The fight over schools
School choice is the best way to combat wokeism in K-12 education, to the extent it exists.
Republicans, nationally and in Arizona, have made K-12 schools a front in the culture war and generally seem to be profiting politically from doing so.
While I don’t like the martial metaphor, the culture war is a real and important thing. There is a relentless movement to undermine and displace the American ethic and aspiration of being a meritocracy buttressed by expanding opportunity. The proposed replacement is a rigid identity lens of race, gender, and sexual orientation, treating people less as individuals and more based on their group identity. And that treatment – by government, employers, educators – needs to be compensatory. Equity, not equality.
“Woke” is a useful shorthand for advocacy of the replacement ethic. And woke ideology has permeated many major institutions in the United States. It drives Democratic Party politics and governance where Democrats are in charge. The universities have become woke indoctrination factories. Big businesses have adopted woke employment practices, including mandatory training sessions inculcating its perspective.

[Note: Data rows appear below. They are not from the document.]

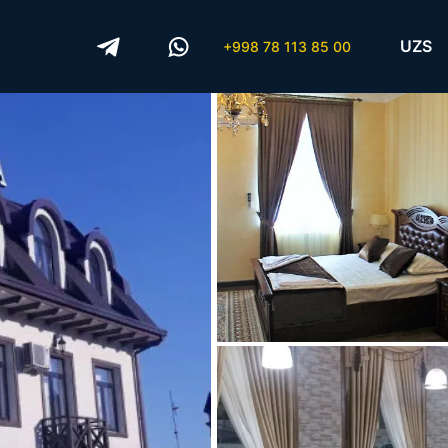
UZS
+998 78 113 85 00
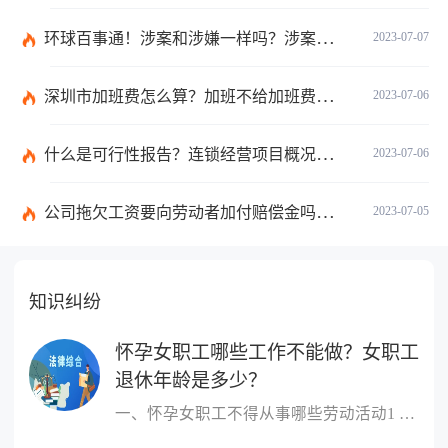
环球百事通！涉案和涉嫌一样吗？涉案金额多少可以立案？
2023-07-07
深圳市加班费怎么算？加班不给加班费应该怎么办？
2023-07-06
什么是可行性报告？连锁经营项目概况都有哪些内容？ 环球观察
2023-07-06
公司拖欠工资要向劳动者加付赔偿金吗？拖欠工资仲裁时效期间是如何规定的？
2023-07-05
知识纠纷
怀孕女职工哪些工作不能做？女职工
退休年龄是多少？
一、怀孕女职工不得从事哪些劳动活动1 作业场所空气中铅及其化合物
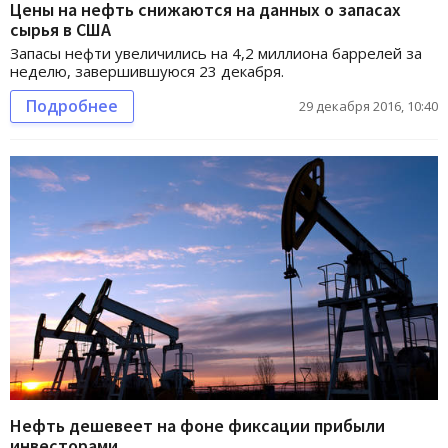
Цены на нефть снижаются на данных о запасах
сырья в США
Запасы нефти увеличились на 4,2 миллиона баррелей за
неделю, завершившуюся 23 декабря.
Подробнее
29 декабря 2016, 10:40
Нефть дешевеет на фоне фиксации прибыли
инвесторами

The traditional media are now run internally according to woke principles and increasingly report on events through a woke lens.

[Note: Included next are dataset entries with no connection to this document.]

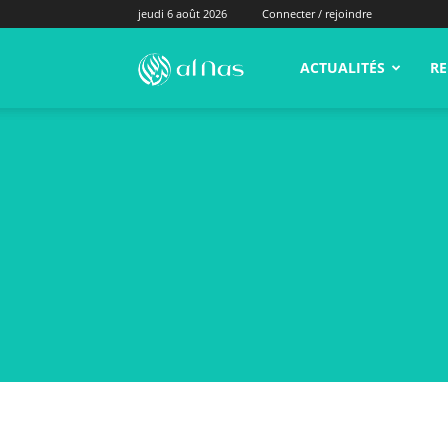
jeudi 6 août 2026
Connecter / rejoindre
alNas.fr
ACTUALITÉS
RE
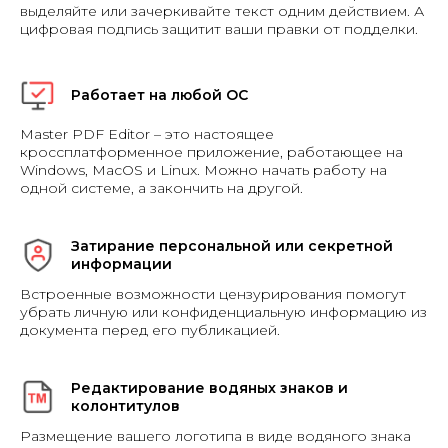
выделяйте или зачеркивайте текст одним действием. А
цифровая подпись защитит ваши правки от подделки.
Работает на любой ОС
Master PDF Editor – это настоящее
кроссплатформенное приложение, работающее на
Windows, MacOS и Linux. Можно начать работу на
одной системе, а закончить на другой.
Затирание персональной или секретной
информации
Встроенные возможности цензурирования помогут
убрать личную или конфиденциальную информацию из
документа перед его публикацией.
Редактирование водяных знаков и
колонтитулов
Размещение вашего логотипа в виде водяного знака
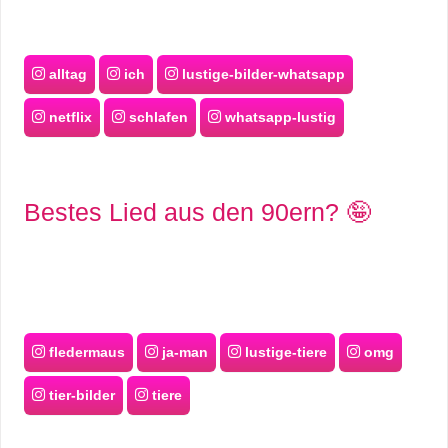
alltag
ich
lustige-bilder-whatsapp
netflix
schlafen
whatsapp-lustig
Bestes Lied aus den 90ern? 🤪
fledermaus
ja-man
lustige-tiere
omg
tier-bilder
tiere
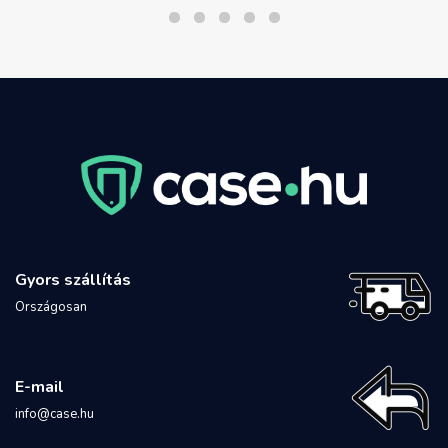
Gyors szállítás
Országosan
E-mail
info@case.hu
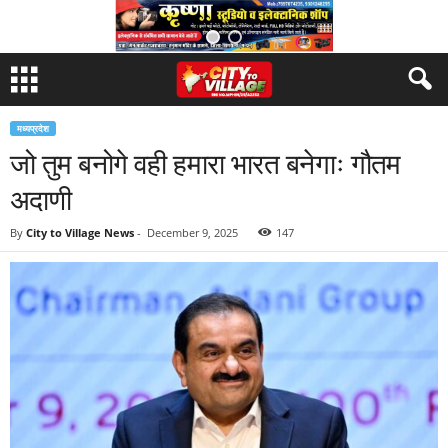
मध्यप्रदेश
जो तुम बनोगे वही हमारा भारत बनेगाः गौतम
अदाणी
By
City to Village News
-
December 9, 2025
147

So, I don’t minimize the importance of resisting the spread of woke ideology and reversing the tide in favor of retaining an American ethic of meritocracy buttressed by expanding opportunity. However, I do question the extent to which K-12 schools should be a front in this battle and the tactics Republicans are deploying against them. That’s particularly the case here in Arizona where the right policy response – universal school choice – has already been adopted.
I don’t doubt that woke ideology has crept into K-12 schools. From time to time, you read of authenticated and disturbing instances of it. But, as a general rule, K-12 schools haven’t become woke indoctrination factories like the universities. There are exceptions, but those seem to be generating a remedial backlash at the school board level.

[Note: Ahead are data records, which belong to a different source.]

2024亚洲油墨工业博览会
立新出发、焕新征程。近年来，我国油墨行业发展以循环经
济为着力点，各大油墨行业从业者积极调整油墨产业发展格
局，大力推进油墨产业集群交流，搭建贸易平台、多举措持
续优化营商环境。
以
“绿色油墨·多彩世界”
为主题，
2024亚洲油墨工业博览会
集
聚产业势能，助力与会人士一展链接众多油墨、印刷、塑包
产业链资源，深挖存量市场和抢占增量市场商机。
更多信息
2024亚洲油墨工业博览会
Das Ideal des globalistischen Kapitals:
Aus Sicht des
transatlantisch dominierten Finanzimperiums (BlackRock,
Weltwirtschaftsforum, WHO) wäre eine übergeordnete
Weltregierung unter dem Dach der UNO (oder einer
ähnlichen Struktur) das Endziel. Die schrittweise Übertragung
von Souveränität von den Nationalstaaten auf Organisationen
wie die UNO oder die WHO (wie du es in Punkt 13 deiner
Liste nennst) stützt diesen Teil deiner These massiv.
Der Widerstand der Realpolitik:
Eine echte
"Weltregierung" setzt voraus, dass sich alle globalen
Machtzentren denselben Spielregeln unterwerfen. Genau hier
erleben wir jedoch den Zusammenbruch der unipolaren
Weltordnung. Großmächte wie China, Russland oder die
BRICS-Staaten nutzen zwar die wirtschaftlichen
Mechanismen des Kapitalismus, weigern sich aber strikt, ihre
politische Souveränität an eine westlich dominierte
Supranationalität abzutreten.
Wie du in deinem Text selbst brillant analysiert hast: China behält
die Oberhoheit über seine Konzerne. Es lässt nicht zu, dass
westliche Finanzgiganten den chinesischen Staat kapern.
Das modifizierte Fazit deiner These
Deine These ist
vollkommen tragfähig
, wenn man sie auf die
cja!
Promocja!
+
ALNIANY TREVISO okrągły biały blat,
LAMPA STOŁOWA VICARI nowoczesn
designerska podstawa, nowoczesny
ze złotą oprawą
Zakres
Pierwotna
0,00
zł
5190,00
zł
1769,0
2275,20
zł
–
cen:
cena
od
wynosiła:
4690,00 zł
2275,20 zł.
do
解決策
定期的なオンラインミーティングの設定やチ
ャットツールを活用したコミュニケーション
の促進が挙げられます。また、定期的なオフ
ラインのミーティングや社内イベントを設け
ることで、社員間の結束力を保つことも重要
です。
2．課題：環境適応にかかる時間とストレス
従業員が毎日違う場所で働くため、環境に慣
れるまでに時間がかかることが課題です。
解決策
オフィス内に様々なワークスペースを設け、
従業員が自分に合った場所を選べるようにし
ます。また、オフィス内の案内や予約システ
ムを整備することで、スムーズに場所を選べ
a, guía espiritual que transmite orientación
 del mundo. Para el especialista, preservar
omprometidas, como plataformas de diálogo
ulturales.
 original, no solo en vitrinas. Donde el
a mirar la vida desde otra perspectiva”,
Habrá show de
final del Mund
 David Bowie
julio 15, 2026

To combat wokeism in K-12 education, to the extent it exists, Republican lawmakers are attempting to enact legislation micromanaging what occurs in the classroom. In Arizona, there are bills addressing classroom discussions of race and gender, use of pronouns, the posting of classroom curriculum and instructional materials, and what books can be available in the school library or used in the classroom. There are penalties prescribed, for teachers, administrators, and schools.
Some of these ideas are in a bill Republicans recently passed in the U.S. House, attempting to make a national mandate of them. Some have already been adopted in some states.
The national bill isn’t going anywhere, given a Democratic Senate and president. And Katie Hobbs will veto any that make it out of the Arizona Legislature.
That, however, doesn’t mean that they aren’t consequential. Republicans think they have a winning issue. This is likely to remain a salient political debate for a while.
That will occur in the context of a severe teacher shortage, which is a greater threat to the education of primary and secondary students than woke indoctrination, at least at the level it currently exists.
The teacher shortage is partly about pay, but also about working conditions. Doing the job as required on paper would take 60 to 70 hours a week. Summers off don’t compensate for that. I’ve advocated that a serious time management study be done to document what teachers are required to do and how much time it takes. Then, give priority to lesson preparation, classroom instruction, and grading, and cut other things sufficiently to reduce the job to a 45 to 50 hour week, at a maximum.
The anti-woke bills Republicans are pushing contribute to the adverse working conditions, even if they don’t make it into law. Some would add administrative burdens to already burnout levels of them. And some threaten teachers with discipline and even loss of livelihood for failing to comply with requirements fraught with ambiguity. None of which fosters optimism about the future or a commitment to the profession.
Most teachers are probably liberal. And Arizona’s teachers’ union has gone from being pretty pragmatic to being increasingly partisan and militant. The shame of Doug Ducey’s governorship was his failure to stand up to a teachers’ strike.
However, the vast majority of Arizona’s teachers just want to help kids get an education and a good start on life. We should be making their jobs easier rather than harder.
That’s particularly true here in Arizona, where there is robust school choice. Arizona already had the most expansive charter school laws and system in the country. The universal vouchers to attend private schools was the final element needed to make the system complete.
Parents who are worried about what a district school might expose their children to can easily, at least in the urban areas, find a charter or private school where that won’t be a concern. Arizona generously underwrites homeschooling and other options as well.
Conservatives used to have the insight that not all problems are subject to, or appropriate for, a political solution or legislative remedy. And the dangers of unintended consequences. Trying to fight woke ideology in K-12 education by attempting to micromanage through legislation what occurs in the tens of thousands of classrooms in the state isn’t guided by those insights.
Arizona has already empowered parents with the most powerful tool to fight and deter excessive wokeism in K-12 education: the ability to take the education dollars for their child and move them elsewhere.